Летним вечером, в июне, в свой восьмой день рождения, я учила Джонза ездить на велосипеде. Мне подарили велосипед — голубой и блестящий, — и папа дал мне первые инструкции о том, как надо ездить. В тот день что-то случилось с телевизионным кабелем, и он не смог смотреть игры отборочного чемпионата по футболу. Но потом каким-то сверхъестественным образом кабель восстановился сам по себе, и отец ушел в дом, хотя я и просила его еще побыть со мной во дворе.
Он сделал вид, что не слышит меня.
Полная решимости, я продолжала сражаться с велосипедом до тех пор, пока он не покрылся черными синяками, а я — ссадинами.
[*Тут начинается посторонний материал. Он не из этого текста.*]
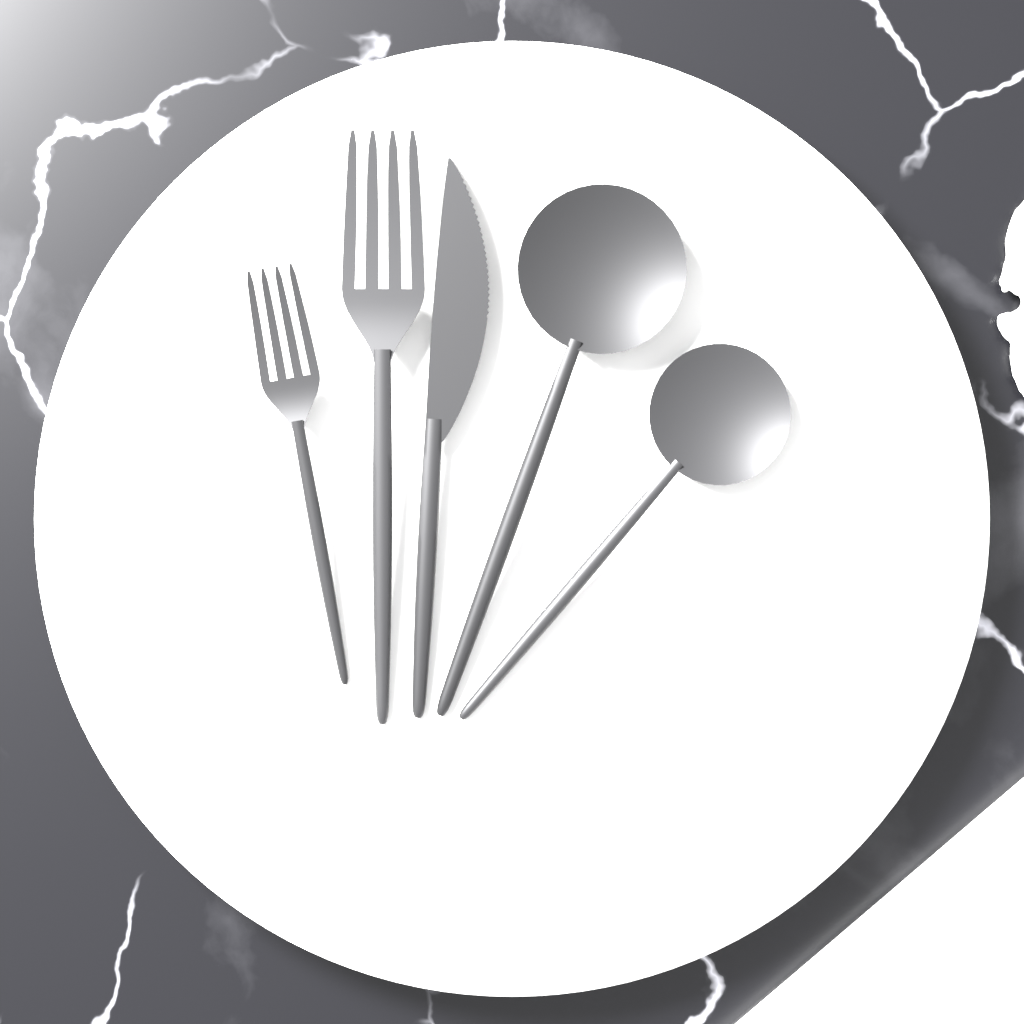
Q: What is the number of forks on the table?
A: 2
Вышла мама и попыталась заставить меня прекратить эту борьбу, но я стала вопить и молотить кулаками по тротуару. Думаю, что такое поведение показалось ей до боли знакомым, потому что она сразу оставила свои попытки и ушла. После весьма чувствительного столкновения с почтовым ящиком я увидела, как у меня над головой в небе завертелись звезды, и услышала приглушенный мамин голос, доносившийся из гостиной, где она разговаривала с отцом:
— Тебя ведь тоже могло не быть, — сказала она.
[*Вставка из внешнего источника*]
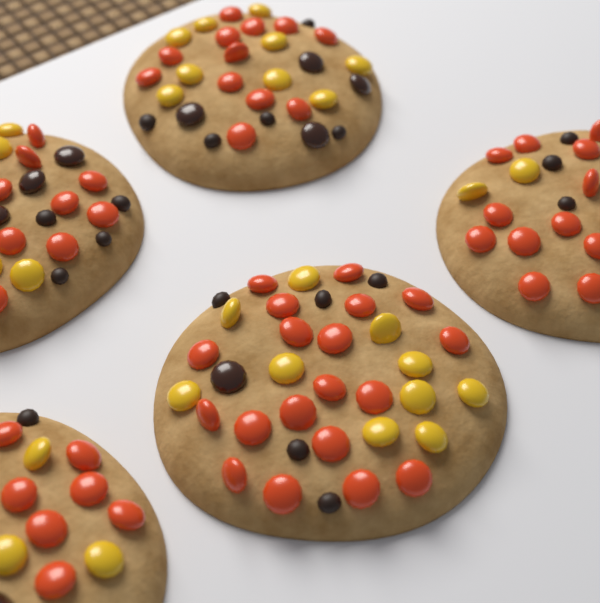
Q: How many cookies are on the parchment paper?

Лежа в канаве с разбитыми коленками, чувствуя, как в локти впивается гравий, я знала, что во что бы то ни стало научусь ездить на этом велосипеде, научусь, даже если это будет стоить мне жизни.
Потому что не хотела, чтобы мама и папа ссорились.
На протяжении полумили до дома Джоны, где я обнаружила его сидящим на переднем крыльце, я опрокинулась только один раз. Он ковырял ножом обратную сторону перил — вырезал зарубки на куске древесины, который мягко поглаживали руки стольких людей, входивших в дом и выходивших из него. Из-за занавесок раздавался женский голос, то взлетавший на высокие ноты, то падавший вниз. Такой предупреждающий паровозный гудок в форме человеческого голоса…
— Посмотри, как я умею! — сказала я Джонзу, нажимая на педали и несясь по тротуару, все еще наслаждаясь своим блестящим триумфом.
Он закрыл ножик и широко улыбнулся мне:
— Вот это да!
Обладание велосипедом было самой заветной мечтой, которую я, приближаясь к восьмилетнему рубежу, лелеяла в своем сердце. Как-то во время одного из походов в универмаг «Уол-Март», заметив, как я неотрывно смотрю на конструкцию из сверкающего металла, мама бросила мне намек: «Будь хорошей девочкой, и тогда, может быть, тебе купят велосипед».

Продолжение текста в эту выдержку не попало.